Os médicos, que até aqui eram isentos, também serão presos caso não demonstrem que o aborto esteja respaldado em decisão judicial e laudos comprovando que o feto é anencéfalo.

•  A lei permite atualmente a interrupção da gestação em casos de estupro, risco de vida à mulher, previstos no Código Penal de 1940, e anencefalia fetal, este último pacificado por decisão do Supremo Tribunal. Em nenhum dos casos há limite de tempo de gravidez, como agora querem os evangélicos, limitando tudo a um teto de 22 semanas de gravidez para qualquer procedimento.
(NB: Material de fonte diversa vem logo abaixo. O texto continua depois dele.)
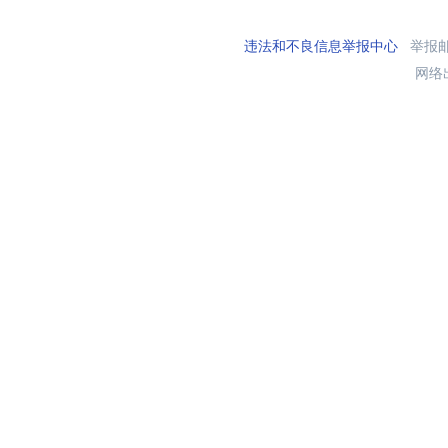
违法和不良信息举报中心
举报邮箱
网络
Bravateiro, Sóstenes Cavalcante ainda desafiou o presidente Luiz Inácio Lula da Silva a vetar a nova lei cuja aprovação conta como certa.

Tudo o que aconteceu na sessão da quarta-feira foi um teatro de absurdos, um misto de falta de insensibilidade com um tema tão caro para a mulher com a irresponsabilidade de uma direita que prevalece por ter a maioria dos votos para empurrar goela abaixo da sociedade pautas reacionárias e retrógradas, que jogam o País de volta ao período das trevas.

O endurecimento das leis com ampliação de penas — como também foi feito em casos de estelionato, um crime sem uso de ameaça ou violência, que tinha uma pena de um a quatro anos, e os reacionários tentaram aumentar para 19 —, o avanço sobre direitos adquiridos, liberação de agrotóxicos, agressão ao meio-ambiente e tantas outras anomalias, têm chamado a atenção do mundo pelo forte retrocesso que a direita irresponsável tenta passar.

Trata-se de uma ofensiva que junta num mesmo balaio a falta de preparo para legislar, o populismo e a especialidade da direita, que é produzir conteúdo para alimentar nas redes sociais o fundamentalismo fanático que gravita em torno de Bolsonaro.

Não há precedente tão ruim na história republicana que seja tão danoso quanto o acordo entre as correntes extremistas que dominam o Congresso.